1 cup Sourdough Starter
1 cup Purified Water
1 cup Whole Wheat Four
1/2 teaspoon Bread Machine Yeast
1 tablespoon Butter, melted
2 1/4 cups bread flour or High-Gluten Flour
1 tablespoon sugar
1 1/2 teaspoon salt
1 teaspoon Bread Machine Yeast
To make the Sponge, place all the ingredients in the Bread Machine pan, and program the machine for the Dough/Pasta cycle, this should be a 10 to 14 minute cycle. Let the machine run through, and then unplug the machine and let the Sponge sit for a minimum of 8 hours or as long as 12 for a more "sour" flavor.
For the Dough
Place the ingredients right on top of the sponge. Set the crust on medium, and then program the machine for French Bread or Basic mode, press start. Set a kitchen timer for 5 minutes. After the machine has run for 5 minutes check the dough ball, it should be smooth and a little shiny. If your starter was soupy you might need to add more flour, if your starter was lumpy you might ned to add more water 2 tablespoons at a time.
After the Baking cycle, immediately remove the bread from the machine and put the Loaf on a cooling rack, let the loaf cool to room temperature before slicing, as the crumb and the flavor will continue to develop as the loaf cools. (You will find that the flavor will continue to develop even after cool down as the loaf sits. (I actually like the flavor best the morning AFTER baking.)

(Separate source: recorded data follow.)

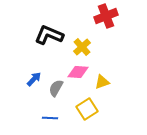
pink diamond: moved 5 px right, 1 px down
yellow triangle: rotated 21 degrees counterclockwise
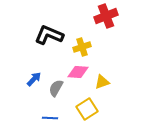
yellow cross: rotated 24 degrees clockwise
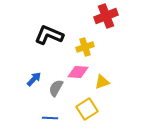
yellow cross: moved 3 px right
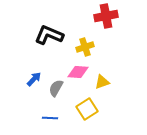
red cross: rotated 10 degrees clockwise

A next Day Sourdough Starter
This is Suzanne Rosenblum's next day starter:
One 8-ounce sour cream (NOT imitation, lowfat or nonfat)
1/2 cup warm water
3 tablespoons organic Apple Cider Vinegar with MOTHER
1/8 teaspoon SAF, active dry or Bread Machine yeast
1 cup unbleached Bread Flour
Whisk the sour cream until smooth in a medium clay or plastic bowl, NOT METAL! add the water, vinegar and sprinkle with the yeast. Mix in the flour, start with 3/4th a cup and continue to add flour until the mixture is that of pancake batter.
Cover with a few layers of cheese cloth, ir a tea towel. Let stand at room temperature for at least 24 hour, or up to 5 days for a TRULY sour flavor. The mixture will start to bubble immediately, and will have a fresh, creamy smell that will gently sour. The longer it sits the more sour it will become. If you have not used the starter withing 6 days refrigerate it. It will need to be Fed Weekly by throwing out ot using half, and adding 1 cup flour, and 2/3 cup purified water.
Suzanne in her writings suggests making a new starter each time you make sourdough, as she likes the taste and flavor of fresh starter, but the starter can be refrigerated and fed for many years (I have heard of people having starter for 30+ years!), just feed your "farm" weekly.